Original topic: tikv gc

| username: Holland

【TiDB Usage Environment】Production, Testing, Research
【TiDB Version】
【Encountered Problem】
There are 200,000 writes and 200,000 updates daily, with a data volume of 1TB. The query QPS is 2000. If the KV GC is set to 24 hours and 30 days, how much additional storage is needed respectively? Assume each write is 1k.
【Reproduction Path】What operations were performed to encounter the problem
【Problem Phenomenon and Impact】

【Attachments】

Please provide the version information of each component, such as cdc/tikv, which can be obtained by executing cdc version/tikv-server --version.

| username: xfworld | Original post link

You can try setting up an environment yourself. There will definitely be a difference between the physical storage size and the logical storage size.

| username: Holland | Original post link

How about giving an approximate estimate?

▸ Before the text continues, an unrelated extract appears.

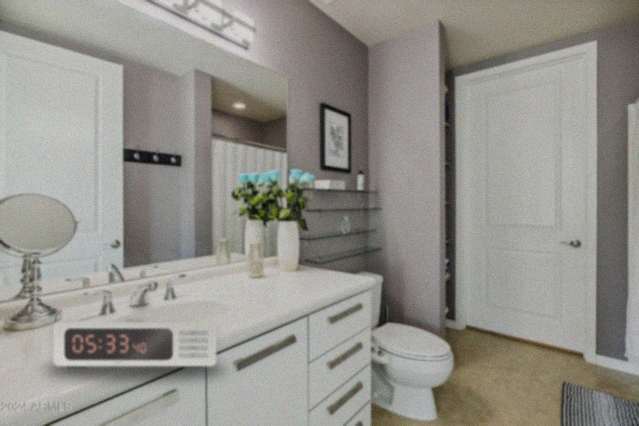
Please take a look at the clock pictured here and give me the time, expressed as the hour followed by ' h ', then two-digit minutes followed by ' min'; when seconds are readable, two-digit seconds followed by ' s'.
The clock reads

| username: TiDBer_jYQINSnf | Original post link

If you don’t use GC, updates are treated as inserts. The data volume is hard to estimate, and the underlying layer is RocksDB, where data will be compressed. Moreover, it’s not recommended to change the GC to 30 days. Assuming one KV is updated once a day, there will be 30 versions in 30 days. Each time you scan the data, it will be very laborious, checking one KV after another. How slow would that be?